Abruptly, he realized that the soarer had not spoken to him, that her words had been in his mind. At the time, it had seemed normal, and unremarkable. Why had he felt that way? Could all the ancients do that? The miniature dagger set in the slots in his belt seemed to pulse green. He knew it hadn’t. Daggers, even daggers of the ancients, didn’t pulse. He had to have been imagining that. But why had he felt that way?
He pushed aside the questions until he had the rime to think about them later.
Once he was within hailing distance of the gates, he called down. “I took out both of them. Vhanyr! Escort the prisoners back. Leave Lasent and Doytal to help me.”
“You sure, sir?”
“I’m sure.”
By the time Lasent, Doytal, and Mykel had finished recovering the other body, the road back down to the mine compound was empty, and the sun had set. As Mykel had expected, both dead men had tattoos on their ankles.
Mykel heaved himself into the saddle, then reloaded his rifle, glancing up as Captain Benjyr reined up beside him.
“You a mountain type?” asked Benjyr.
“I’ve learned.” Mykel felt that admitting he was a
city boy would only make things worse.
“They say you’ve killed nearly a score of rebels like that.”
“Not that many,” Mykel protested. “I would have liked to have gotten these two earlier, but you can’t see them until they start shooting.”
Benjyr nodded.
Mykel realized that the other captain was offering a silent apology, and that made him uneasy. “You’ve never had the men to go after them.”
“We never had any real problems until a year ago. Then it just got worse and worse.”

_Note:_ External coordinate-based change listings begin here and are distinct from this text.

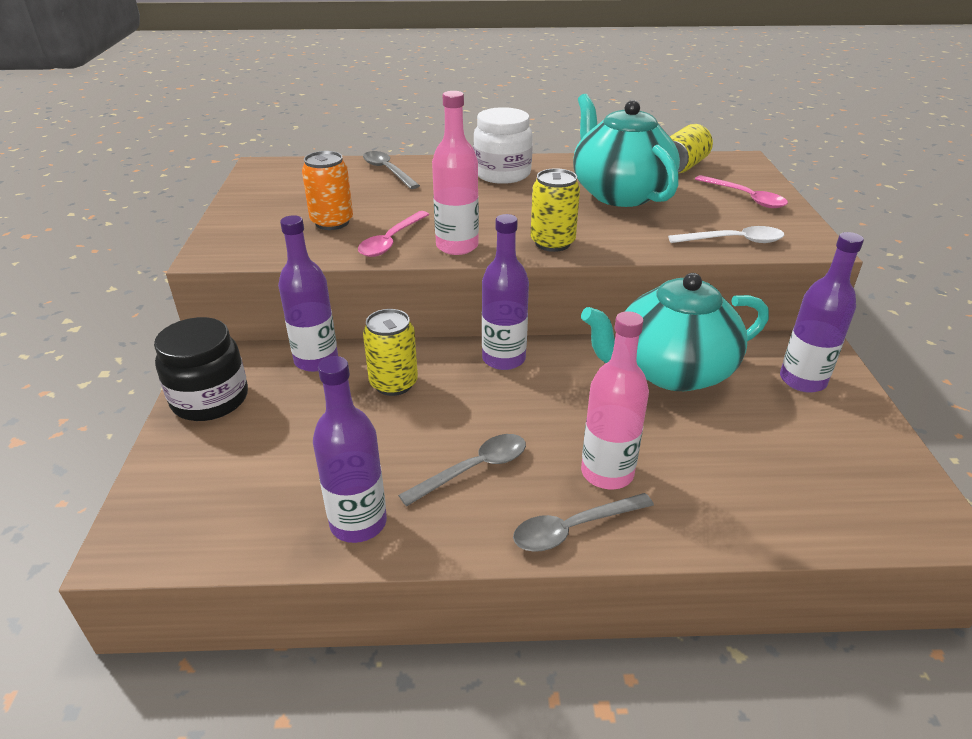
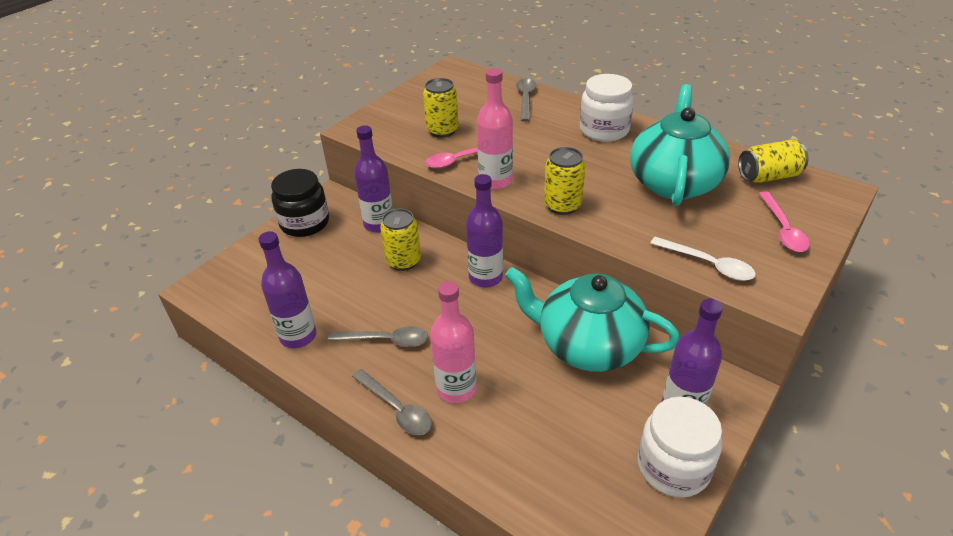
camera: 40 degrees right, 5 degrees up
orange can [302,151,353,230] -> yellow can [423,78,459,138]
grey spoon [513,493,654,552] -> grey spoon turned 150 degrees counterclockwise [352,369,432,435]
none -> white jar [638,397,722,498]

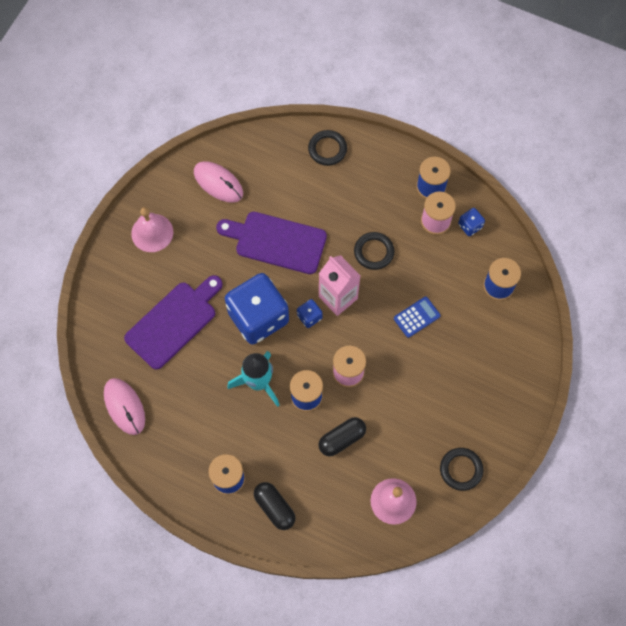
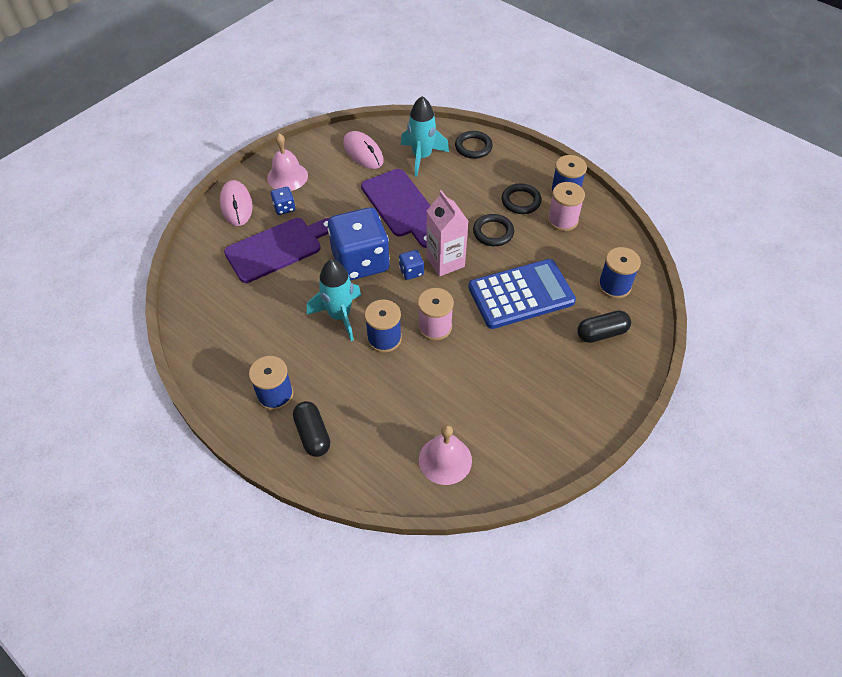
camera: 15 degrees right, 15 degrees down
pink mouse [104,378,145,435] -> pink mouse moved to [220,180,253,226]
purple cutting board [216,212,327,274] -> purple cutting board turned 150 degrees counterclockwise [361,169,431,248]
black capsule [318,417,366,456] -> black capsule moved to [577,310,631,343]
blue calculator [394,297,441,338] -> blue calculator [468,259,576,329], size x2.15
black ring [440,448,483,491] -> black ring moved to [502,183,542,214]
blue dice [458,208,485,236] -> blue dice moved to [271,187,295,215]
none -> turquoise rocket [401,96,449,177]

“There can’t be too many left. I mean, escaped miners with rifles,” added Mykel quickly. He had no idea where he’d gotten that idea, but he felt he was right about that. There could be hundreds of rebels in the lowlands, people forced off their lands, and unhappy growers, but they couldn’t be all that many rebel miners left.
“You think the shootings will slow down?” Benjyr’s tone was skeptical.
“Up along the mine road, but not elsewhere.”
“I’m afraid you’re right. Good evening, Captain.” With a faint smile, Benjyr nodded and urged his mount down the road.
Before starting back down the graystone road himself, Mykel took a last look over his shoulder at the mineworks. He felt sorry for the local Cadmian ranker killed by the rebels, but he also felt sorry for the dead rebels—and for the families of all three men.
He also worried about what Majer Vaclyn would say the following afternoon about Fifteenth Company’s failure to protect the guards at the mine. It didn’t matter that such protection wasn’t the company’s primary task, or that there was no way to keep an entire mountain clear with less than a hundred men. The majer would still blame him for all the problems.
Not for the first time, Mykel had to wonder exactly what he and his company had gotten into. They were dealing with alectors and ancients, escaped prisoners seemingly bent on revenge, and rebellious seltyrs, and no one seemed to know why.
52
Under high and hazy clouds, roughly one glass after noon on Octdi, Mykel entered the west gate of the Cadmian compound at Dramuria. He carried little in his saddlebags except the copies of his letters and reports, including a brief summary of Septi’s attack by the two escaped miners, but without any mention of the soarer. Those he was not about to leave in the mine quarters, not when he was reporting to the majer. Beside him rode Alendyr, the second squad leader, with the rest of the squad following.